Of the 40,000 babies born each year in Canada, one per cent of them have heart defects. However, something as simple as knitted red hats makes it a little easier for the families affected.

Taylor Hollohan
Kicker

The Heart and Stroke Foundation are collecting red hats throughout January for newborns with heart defects to raise awareness.

Julie Nicholas, director of government relations with the Heart and Stroke Foundation of Newfoundland and Labrador, is working with the Red Hats for Special Hearts campaign. The campaign seeks volunteers to knit and crochet red hats for newborns to raise awareness for heart defects.

“Parents that have children with a heart defect go through a lot while seeing their child struggle,” said Nicholas.

Now a warm hat for their baby is just one less thing they have to worry about.

On Jan. 11, people gathered at A.C. Hunter Library in St. John’s east end to knit and crochet red hats. The hats were given to hospitals in the province with neo-natal or obstetric units.

Krista Spearns’ daughter Carly Dohey was born with a heart defect.

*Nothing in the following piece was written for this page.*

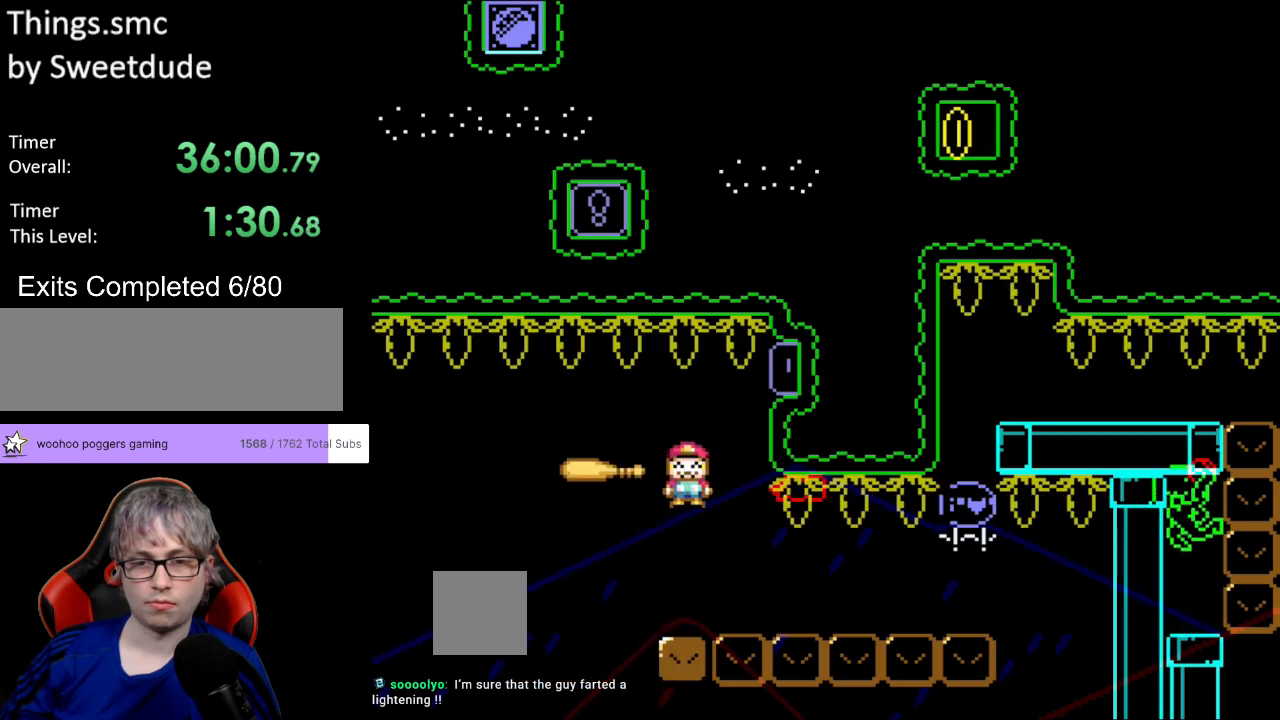
{"buttons": ["Y", "DPAD_RIGHT"], "events": [[17, "Y", "down"]]}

Krista Spearns holds her daughter Carly Dohey at four-months-old at the hospital in 2012. The picture was taken the day after Carly’s heart surgery. Submitted photo

The doctors wanted her to be 6-8 weeks old and at least five kilograms pounds before getting open-heart surgery. But when Carly began to show signs of heart failure, she had to go into surgery as soon as possible.

Five years later, Carly is a happy kid who shows off her scars proudly.  She will be monitored yearly for the rest of her life and her family are hoping for a healthy future.

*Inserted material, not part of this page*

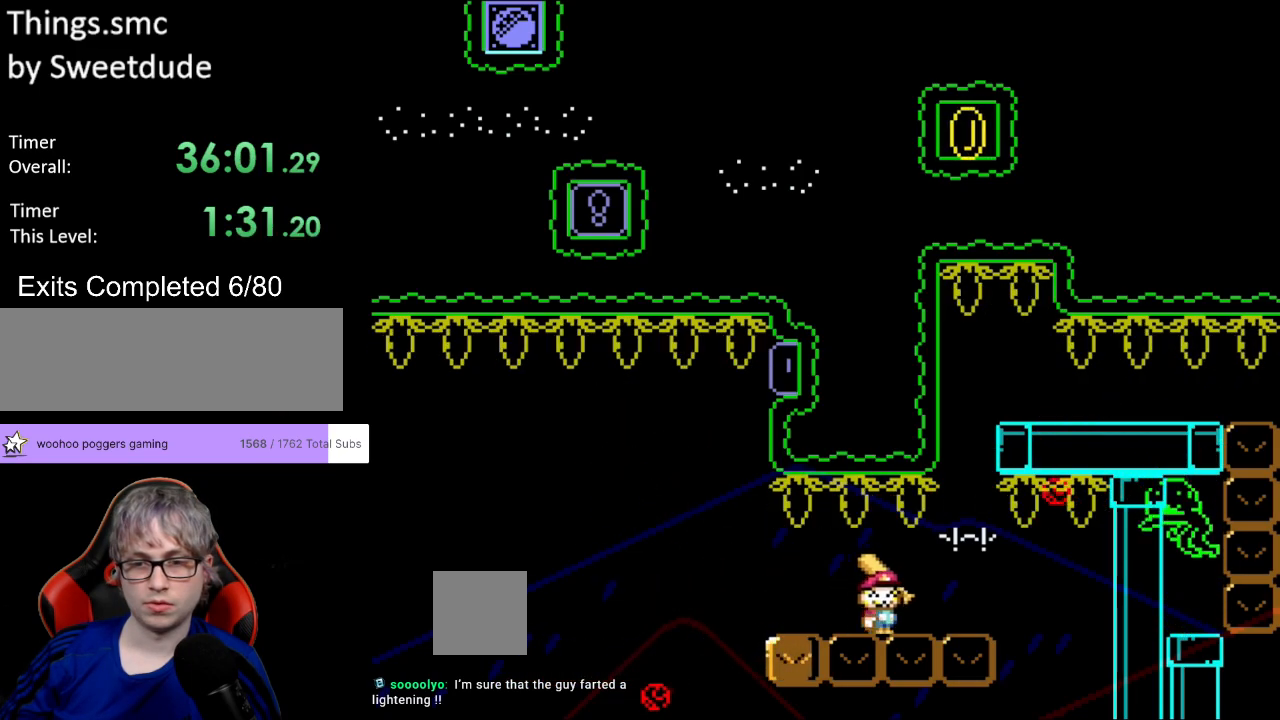
{"buttons": ["Y"], "events": [[150, "DPAD_RIGHT", "up"], [167, "DPAD_UP", "down"], [183, "DPAD_LEFT", "down"], [200, "DPAD_UP", "up"], [217, "DPAD_UP", "down"], [233, "DPAD_UP", "up"], [300, "DPAD_LEFT", "up"]]}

“She has a special heart,” Spearns said. “We want to raise her to be very proud of her experience.”

The campaign is volunteer based.

Librarian Jewel Cousens heard about the Red Hats for Special Hearts campaign and was quick to volunteer. She was moved by Spearns’ story.

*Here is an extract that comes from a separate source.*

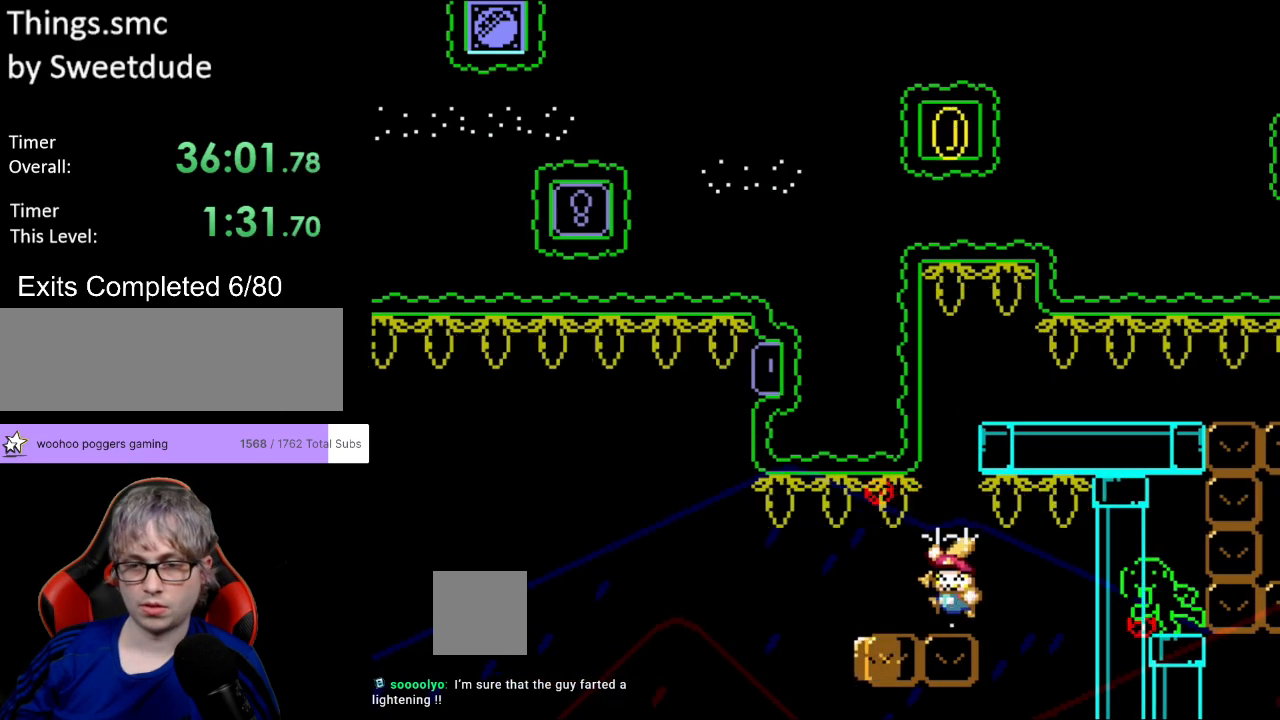
{"buttons": ["Y", "DPAD_RIGHT"], "events": [[17, "B", "down"], [317, "DPAD_RIGHT", "down"], [367, "B", "up"]]}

“It was an amazing story about this five-year-old girl; she was a bundle of joy,” said Cousens.

Spearns says there is a lack of awareness with congenital heart defects, and it should be taken more seriously.

“Seeing a scar on her was very helpful, it showed me she survived it,” said Carly’s mom. “It helps me tell people that they’re not alone.”

Spearns says the journey changed her as a person and it’s brought many opportunities her way.

“She’s my little trooper, my little hero,” she said.